= Текст документа =

Смекни!
smekni.com

История культуры XVIII века (стр. 2 из 6)

Высказывания Честерфилда демонстрируют, что не только в вопросе о манерах, но даже и в вопросе о долге он как бы стоит перед строгими судьями, которые выносят приговор. «Стыд и срам» – любит повторять он. В Европе сосуществуют «культура вины» (человек судит себя сам, в соответствии с внутренним законом) и «культура стыда» (человек жаждет одобрения и боится осуждения окружающих). Честерфилд, несомненно, представитель «культуры стыда», его воззрения восходят к образу «порядочного человека» XVII века и, выродившись, станут одним из источников лицемерной морали викторианской Англии (не случайно Ч. Диккенс в романе «Барнеби Радж» создаст его карикатурный образ под именем сэра Джона Честера).

(Несколько записей)
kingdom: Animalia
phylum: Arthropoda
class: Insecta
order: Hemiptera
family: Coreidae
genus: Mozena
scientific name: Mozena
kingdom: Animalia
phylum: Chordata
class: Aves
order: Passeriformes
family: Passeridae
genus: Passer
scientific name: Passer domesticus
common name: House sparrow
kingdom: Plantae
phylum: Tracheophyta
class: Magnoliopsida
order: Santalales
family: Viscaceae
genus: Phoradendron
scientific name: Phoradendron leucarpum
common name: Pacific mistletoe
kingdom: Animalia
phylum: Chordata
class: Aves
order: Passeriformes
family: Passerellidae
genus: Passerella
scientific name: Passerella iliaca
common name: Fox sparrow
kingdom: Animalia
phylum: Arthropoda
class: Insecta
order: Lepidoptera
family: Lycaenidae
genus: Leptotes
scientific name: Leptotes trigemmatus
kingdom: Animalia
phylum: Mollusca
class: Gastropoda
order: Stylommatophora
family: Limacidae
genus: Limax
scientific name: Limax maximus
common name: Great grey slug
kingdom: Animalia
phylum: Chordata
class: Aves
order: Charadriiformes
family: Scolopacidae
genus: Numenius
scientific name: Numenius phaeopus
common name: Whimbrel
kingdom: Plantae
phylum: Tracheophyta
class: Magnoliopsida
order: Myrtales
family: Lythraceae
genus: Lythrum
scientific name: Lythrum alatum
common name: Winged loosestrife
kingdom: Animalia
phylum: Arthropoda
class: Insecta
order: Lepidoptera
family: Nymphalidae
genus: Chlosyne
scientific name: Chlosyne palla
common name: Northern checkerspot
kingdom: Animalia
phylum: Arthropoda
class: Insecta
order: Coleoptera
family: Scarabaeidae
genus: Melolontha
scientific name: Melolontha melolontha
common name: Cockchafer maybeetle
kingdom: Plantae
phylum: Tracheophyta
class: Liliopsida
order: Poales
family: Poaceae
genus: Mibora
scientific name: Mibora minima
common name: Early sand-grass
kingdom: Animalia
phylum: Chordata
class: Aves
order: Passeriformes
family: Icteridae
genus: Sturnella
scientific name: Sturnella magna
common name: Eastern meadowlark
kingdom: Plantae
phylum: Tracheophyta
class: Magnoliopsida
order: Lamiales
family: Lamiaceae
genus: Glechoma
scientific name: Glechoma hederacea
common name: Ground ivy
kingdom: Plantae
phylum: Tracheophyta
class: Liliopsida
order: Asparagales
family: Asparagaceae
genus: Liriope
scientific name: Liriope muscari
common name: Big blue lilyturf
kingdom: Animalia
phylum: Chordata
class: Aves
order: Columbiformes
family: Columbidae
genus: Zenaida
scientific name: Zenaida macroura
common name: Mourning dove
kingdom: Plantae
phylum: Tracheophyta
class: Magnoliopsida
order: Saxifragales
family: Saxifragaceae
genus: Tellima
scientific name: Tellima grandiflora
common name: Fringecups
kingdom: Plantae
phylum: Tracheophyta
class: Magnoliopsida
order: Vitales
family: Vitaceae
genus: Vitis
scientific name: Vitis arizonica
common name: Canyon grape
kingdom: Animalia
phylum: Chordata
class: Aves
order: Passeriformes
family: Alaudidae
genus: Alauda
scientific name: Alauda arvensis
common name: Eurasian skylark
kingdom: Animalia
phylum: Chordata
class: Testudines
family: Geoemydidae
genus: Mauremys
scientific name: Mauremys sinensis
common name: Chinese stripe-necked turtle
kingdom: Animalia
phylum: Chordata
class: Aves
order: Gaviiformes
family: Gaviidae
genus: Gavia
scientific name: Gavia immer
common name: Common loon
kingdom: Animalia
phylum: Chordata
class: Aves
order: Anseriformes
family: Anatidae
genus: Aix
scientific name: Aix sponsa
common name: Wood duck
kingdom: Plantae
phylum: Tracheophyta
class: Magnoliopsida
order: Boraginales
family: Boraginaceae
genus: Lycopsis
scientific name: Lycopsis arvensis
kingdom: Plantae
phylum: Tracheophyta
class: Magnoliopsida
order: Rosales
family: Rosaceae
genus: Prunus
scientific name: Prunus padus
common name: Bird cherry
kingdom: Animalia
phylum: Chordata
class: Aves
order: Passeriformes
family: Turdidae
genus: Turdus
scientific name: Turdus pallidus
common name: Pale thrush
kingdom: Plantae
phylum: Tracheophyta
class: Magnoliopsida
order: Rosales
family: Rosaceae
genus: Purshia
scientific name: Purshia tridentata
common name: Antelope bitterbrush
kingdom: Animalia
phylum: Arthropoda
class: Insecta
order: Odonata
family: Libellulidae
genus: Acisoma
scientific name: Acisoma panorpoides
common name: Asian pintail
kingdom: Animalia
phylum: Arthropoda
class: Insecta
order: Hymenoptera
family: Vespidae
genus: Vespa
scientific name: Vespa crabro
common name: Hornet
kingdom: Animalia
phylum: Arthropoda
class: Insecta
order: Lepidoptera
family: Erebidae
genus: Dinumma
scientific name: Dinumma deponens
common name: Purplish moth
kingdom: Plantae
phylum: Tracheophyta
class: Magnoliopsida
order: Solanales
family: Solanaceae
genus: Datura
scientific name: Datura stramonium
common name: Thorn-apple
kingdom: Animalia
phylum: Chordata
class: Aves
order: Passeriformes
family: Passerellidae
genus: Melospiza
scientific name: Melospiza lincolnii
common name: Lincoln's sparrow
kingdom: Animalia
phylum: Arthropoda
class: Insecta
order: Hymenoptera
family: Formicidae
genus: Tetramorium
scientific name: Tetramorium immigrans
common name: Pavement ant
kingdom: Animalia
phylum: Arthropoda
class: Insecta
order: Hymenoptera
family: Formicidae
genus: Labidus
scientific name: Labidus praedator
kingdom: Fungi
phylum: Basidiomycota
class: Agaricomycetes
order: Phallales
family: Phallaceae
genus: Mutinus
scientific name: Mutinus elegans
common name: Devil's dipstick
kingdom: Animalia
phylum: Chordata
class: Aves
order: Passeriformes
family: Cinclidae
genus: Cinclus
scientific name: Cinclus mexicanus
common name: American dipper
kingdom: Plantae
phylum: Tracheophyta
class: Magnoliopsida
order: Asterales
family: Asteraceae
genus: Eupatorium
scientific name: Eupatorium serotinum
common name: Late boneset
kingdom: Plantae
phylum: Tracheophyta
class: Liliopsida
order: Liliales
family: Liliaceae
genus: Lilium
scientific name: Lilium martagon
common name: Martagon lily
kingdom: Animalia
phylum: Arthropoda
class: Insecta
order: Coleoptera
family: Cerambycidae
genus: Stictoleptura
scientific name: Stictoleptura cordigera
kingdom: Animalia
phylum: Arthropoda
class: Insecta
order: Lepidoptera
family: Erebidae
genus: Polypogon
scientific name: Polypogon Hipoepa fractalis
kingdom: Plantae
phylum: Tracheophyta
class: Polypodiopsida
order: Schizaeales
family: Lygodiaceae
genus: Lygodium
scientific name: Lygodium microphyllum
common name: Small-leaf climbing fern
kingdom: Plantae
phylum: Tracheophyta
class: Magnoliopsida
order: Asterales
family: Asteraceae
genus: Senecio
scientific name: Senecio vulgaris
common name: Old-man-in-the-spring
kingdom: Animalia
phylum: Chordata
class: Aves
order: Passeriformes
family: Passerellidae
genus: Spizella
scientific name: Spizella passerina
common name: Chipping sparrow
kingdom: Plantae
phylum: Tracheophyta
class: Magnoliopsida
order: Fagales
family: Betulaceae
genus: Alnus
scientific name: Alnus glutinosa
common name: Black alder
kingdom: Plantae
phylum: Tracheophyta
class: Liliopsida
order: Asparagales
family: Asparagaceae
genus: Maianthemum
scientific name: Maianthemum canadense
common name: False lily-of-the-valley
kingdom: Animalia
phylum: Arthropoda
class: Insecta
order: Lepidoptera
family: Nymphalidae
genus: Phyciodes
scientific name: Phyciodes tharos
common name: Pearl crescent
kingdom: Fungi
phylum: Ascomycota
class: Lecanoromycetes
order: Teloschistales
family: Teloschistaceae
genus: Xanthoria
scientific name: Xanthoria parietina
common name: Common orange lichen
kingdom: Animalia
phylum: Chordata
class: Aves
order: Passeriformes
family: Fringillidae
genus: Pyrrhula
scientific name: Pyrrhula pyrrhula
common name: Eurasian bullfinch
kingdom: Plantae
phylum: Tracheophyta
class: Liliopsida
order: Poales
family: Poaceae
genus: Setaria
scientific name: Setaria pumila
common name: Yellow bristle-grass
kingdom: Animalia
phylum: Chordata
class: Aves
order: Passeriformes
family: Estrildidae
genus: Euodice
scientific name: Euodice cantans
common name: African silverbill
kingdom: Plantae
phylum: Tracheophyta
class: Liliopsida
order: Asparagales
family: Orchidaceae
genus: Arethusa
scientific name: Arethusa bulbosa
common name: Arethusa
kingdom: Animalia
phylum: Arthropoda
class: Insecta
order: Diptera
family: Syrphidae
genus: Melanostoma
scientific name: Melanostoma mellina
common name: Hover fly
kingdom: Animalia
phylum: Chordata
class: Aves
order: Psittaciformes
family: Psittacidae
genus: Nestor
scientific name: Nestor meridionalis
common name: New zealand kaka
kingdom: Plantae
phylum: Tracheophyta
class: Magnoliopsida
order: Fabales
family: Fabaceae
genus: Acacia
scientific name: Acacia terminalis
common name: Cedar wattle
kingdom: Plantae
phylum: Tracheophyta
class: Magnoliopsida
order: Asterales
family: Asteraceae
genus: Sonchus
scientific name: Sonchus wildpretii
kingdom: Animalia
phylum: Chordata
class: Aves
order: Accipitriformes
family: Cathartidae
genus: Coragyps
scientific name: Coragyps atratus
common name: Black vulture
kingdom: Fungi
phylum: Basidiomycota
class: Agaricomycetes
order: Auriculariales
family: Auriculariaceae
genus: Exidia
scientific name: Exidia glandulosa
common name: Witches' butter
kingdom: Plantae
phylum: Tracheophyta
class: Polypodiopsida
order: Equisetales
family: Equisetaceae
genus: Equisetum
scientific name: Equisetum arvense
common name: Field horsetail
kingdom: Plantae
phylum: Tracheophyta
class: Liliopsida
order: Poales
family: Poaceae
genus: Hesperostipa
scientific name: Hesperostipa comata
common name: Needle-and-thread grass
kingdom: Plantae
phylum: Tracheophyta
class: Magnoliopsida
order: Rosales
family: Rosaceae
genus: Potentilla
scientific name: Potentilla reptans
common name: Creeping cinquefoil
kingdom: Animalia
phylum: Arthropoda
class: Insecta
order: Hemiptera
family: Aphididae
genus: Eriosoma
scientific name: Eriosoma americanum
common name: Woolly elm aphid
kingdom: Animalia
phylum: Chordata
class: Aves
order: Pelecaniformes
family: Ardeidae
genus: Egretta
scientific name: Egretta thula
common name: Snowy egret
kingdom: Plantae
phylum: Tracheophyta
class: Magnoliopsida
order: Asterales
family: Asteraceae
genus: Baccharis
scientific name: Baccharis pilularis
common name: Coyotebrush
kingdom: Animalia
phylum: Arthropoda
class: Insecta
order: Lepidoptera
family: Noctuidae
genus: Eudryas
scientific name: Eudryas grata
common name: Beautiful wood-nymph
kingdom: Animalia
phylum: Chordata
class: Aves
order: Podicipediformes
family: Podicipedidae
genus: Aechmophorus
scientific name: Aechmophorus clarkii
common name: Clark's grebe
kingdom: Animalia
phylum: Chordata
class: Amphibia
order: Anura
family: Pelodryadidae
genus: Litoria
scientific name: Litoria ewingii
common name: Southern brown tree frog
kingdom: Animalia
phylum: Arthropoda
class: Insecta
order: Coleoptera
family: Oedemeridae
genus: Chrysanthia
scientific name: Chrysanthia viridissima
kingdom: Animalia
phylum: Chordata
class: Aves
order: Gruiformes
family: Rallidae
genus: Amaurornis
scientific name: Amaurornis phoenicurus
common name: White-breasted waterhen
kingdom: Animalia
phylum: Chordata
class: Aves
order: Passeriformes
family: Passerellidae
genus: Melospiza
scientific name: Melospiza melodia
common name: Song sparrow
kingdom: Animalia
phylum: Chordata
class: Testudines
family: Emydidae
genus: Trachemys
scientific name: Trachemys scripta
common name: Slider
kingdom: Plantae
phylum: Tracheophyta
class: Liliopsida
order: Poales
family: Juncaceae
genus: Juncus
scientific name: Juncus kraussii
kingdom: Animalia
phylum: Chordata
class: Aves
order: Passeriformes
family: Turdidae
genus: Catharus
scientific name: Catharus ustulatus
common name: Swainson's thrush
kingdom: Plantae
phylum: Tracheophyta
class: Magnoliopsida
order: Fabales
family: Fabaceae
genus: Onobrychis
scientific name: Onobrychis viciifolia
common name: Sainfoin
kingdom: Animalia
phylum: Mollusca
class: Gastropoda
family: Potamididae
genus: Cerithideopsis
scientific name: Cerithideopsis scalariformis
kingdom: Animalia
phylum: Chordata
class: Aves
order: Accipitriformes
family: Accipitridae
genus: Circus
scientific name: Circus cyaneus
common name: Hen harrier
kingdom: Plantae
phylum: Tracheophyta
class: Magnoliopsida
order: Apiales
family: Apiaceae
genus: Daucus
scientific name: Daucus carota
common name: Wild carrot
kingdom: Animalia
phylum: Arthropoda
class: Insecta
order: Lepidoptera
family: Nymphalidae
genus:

= Короткое задание 1 =
Перепишите из текста о Честерфилде отрывок от слов «История культуры XVIII» до слов «сэра Джона Честера).» включительно.
= Короткое задание 2 =
Преобразуйте в таблицу Markdown со столбцами «Номер» и «Строка списка» только строки списка от строки с «genus: Lilium» до строки с «genus: Phyciodes» включительно, пропустив пустые строки.

= Правильный результат 1 =
История культуры XVIII века (стр. 2 из 6)

Высказывания Честерфилда демонстрируют, что не только в вопросе о манерах, но даже и в вопросе о долге он как бы стоит перед строгими судьями, которые выносят приговор. «Стыд и срам» – любит повторять он. В Европе сосуществуют «культура вины» (человек судит себя сам, в соответствии с внутренним законом) и «культура стыда» (человек жаждет одобрения и боится осуждения окружающих). Честерфилд, несомненно, представитель «культуры стыда», его воззрения восходят к образу «порядочного человека» XVII века и, выродившись, станут одним из источников лицемерной морали викторианской Англии (не случайно Ч. Диккенс в романе «Барнеби Радж» создаст его карикатурный образ под именем сэра Джона Честера).

= Правильный результат 2 =
| Номер | Строка списка |
|---|---|
| 1 | genus: Lilium |
| 2 | scientific name: Lilium martagon |
| 3 | common name: Martagon lily |
| 4 | kingdom: Animalia |
| 5 | phylum: Arthropoda |
| 6 | class: Insecta |
| 7 | order: Coleoptera |
| 8 | family: Cerambycidae |
| 9 | genus: Stictoleptura |
| 10 | scientific name: Stictoleptura cordigera |
| 11 | kingdom: Animalia |
| 12 | phylum: Arthropoda |
| 13 | class: Insecta |
| 14 | order: Lepidoptera |
| 15 | family: Erebidae |
| 16 | genus: Polypogon |
| 17 | scientific name: Polypogon Hipoepa fractalis |
| 18 | kingdom: Plantae |
| 19 | phylum: Tracheophyta |
| 20 | class: Polypodiopsida |
| 21 | order: Schizaeales |
| 22 | family: Lygodiaceae |
| 23 | genus: Lygodium |
| 24 | scientific name: Lygodium microphyllum |
| 25 | common name: Small-leaf climbing fern |
| 26 | kingdom: Plantae |
| 27 | phylum: Tracheophyta |
| 28 | class: Magnoliopsida |
| 29 | order: Asterales |
| 30 | family: Asteraceae |
| 31 | genus: Senecio |
| 32 | scientific name: Senecio vulgaris |
| 33 | common name: Old-man-in-the-spring |
| 34 | kingdom: Animalia |
| 35 | phylum: Chordata |
| 36 | class: Aves |
| 37 | order: Passeriformes |
| 38 | family: Passerellidae |
| 39 | genus: Spizella |
| 40 | scientific name: Spizella passerina |
| 41 | common name: Chipping sparrow |
| 42 | kingdom: Plantae |
| 43 | phylum: Tracheophyta |
| 44 | class: Magnoliopsida |
| 45 | order: Fagales |
| 46 | family: Betulaceae |
| 47 | genus: Alnus |
| 48 | scientific name: Alnus glutinosa |
| 49 | common name: Black alder |
| 50 | kingdom: Plantae |
| 51 | phylum: Tracheophyta |
| 52 | class: Liliopsida |
| 53 | order: Asparagales |
| 54 | family: Asparagaceae |
| 55 | genus: Maianthemum |
| 56 | scientific name: Maianthemum canadense |
| 57 | common name: False lily-of-the-valley |
| 58 | kingdom: Animalia |
| 59 | phylum: Arthropoda |
| 60 | class: Insecta |
| 61 | order: Lepidoptera |
| 62 | family: Nymphalidae |
| 63 | genus: Phyciodes |